Healthy Trees on the Moor
Dartmoor is known for its wide open spaces, for its sweeping scenes of heather and grassland, peaked by granite tors. This is where the iconic Dartmoor ponies graze, drawing people from across the globe to visit this cherished landscape. Less well known to a wider audience are the steep wooded valleys where the rivers that emerged as a trickle on the high moor, pick up speed and tumble their way between the trees. In these steep valleys, there are remnants of truly ancient woodland, relics from a previous time when these oak canopies adorned with mosses and lichens earned the name of temperate rainforests. Here the air is cooler and more humid and some of the greatest biodiversity finds a refuge, safe from the world outside.

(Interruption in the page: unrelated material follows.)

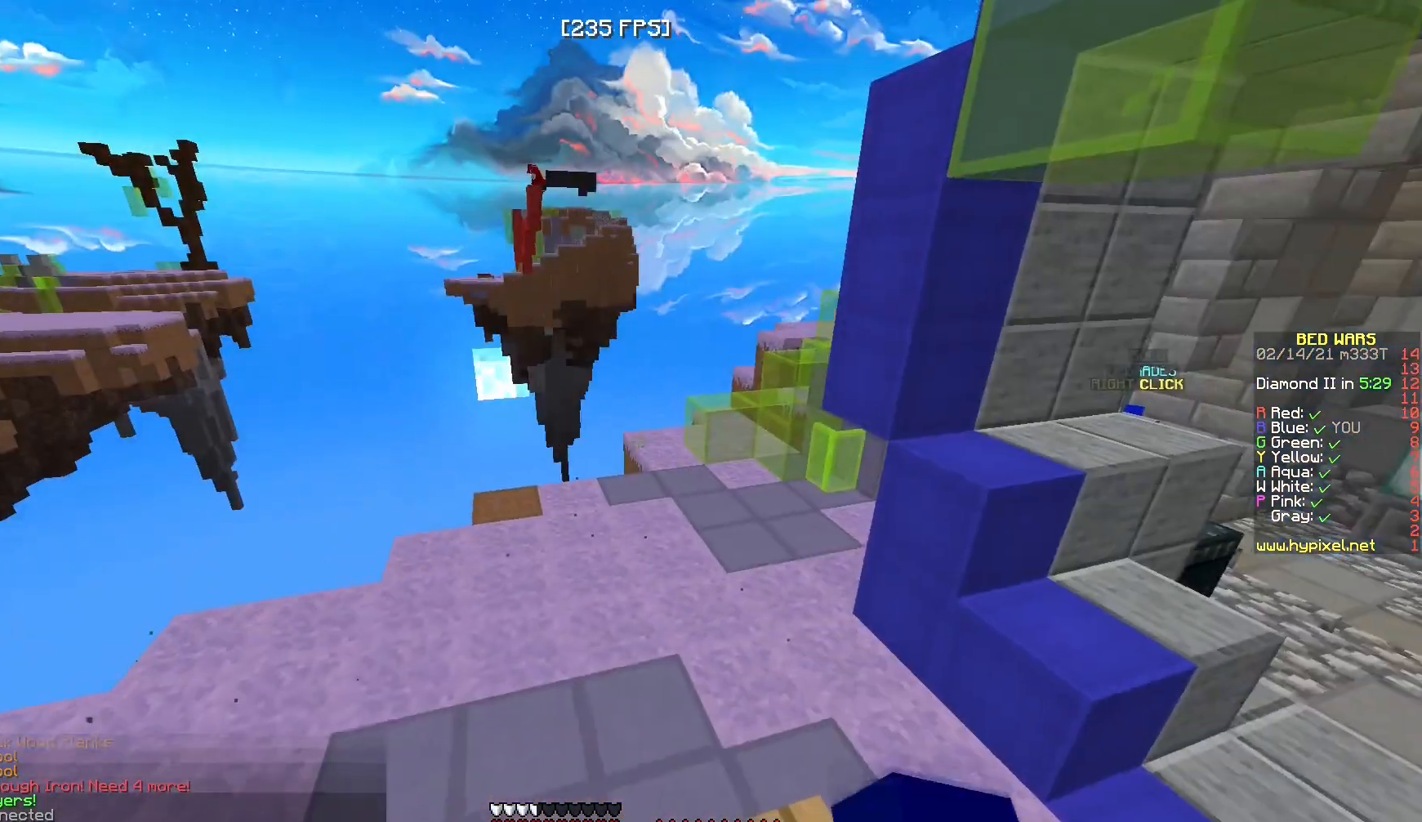
{"keys": ["w"], "mouse": [], "events": []}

But, from the highest granite tors to the rumbling river gorges, there is a transition point where the landscape blends from the open grazed moor to the deep woodland valleys. This bit in between is where, for hundreds of years, Dartmoor’s Commoners have made their living grazing livestock. It is not a means to great financial wealth but a way of life where, living on the margins requires resilience, and it is a lifestyle they are keen to protect. Travelling further back into the mists of Dartmoor time before the days of farming, these transitional zones of moorland were covered with low growing scrubby woodland of willow, rowan and birch that the ancient settlers cleared to create their early farm systems. They began to enclose areas of this wild land and tame it for their benefit. Even today, the remains of their stone banks, ditches and circular hut bases are clear to see across the high moor – ancestors of a very different time.
Today, we stand at a crossroads with some difficult decisions about which way to go. Going in reverse is not an option, though we can look back to past human activities to see a picture of what has gone before, but in looking forward, we need to make a choice. We have to consider balancing the needs for ecological loss and climate change with the passion and heritage of commoners’ livestock farms built up over centuries. Commoners, as with many farmers, are keen to protect their way of life and while conservationists promote habitat restoration, these viewpoints may be seen as two opposing ends of a scale - but is there a natural solution. Giving nature an opportunity to regain her foothold on the moor, breathing life back into areas of wild old moorland forest. This vision of trees on the moor is not one of ranks of exotic conifers but a sensitive way of working with nature. So, the question is, in moving on from this point, how and where do we start?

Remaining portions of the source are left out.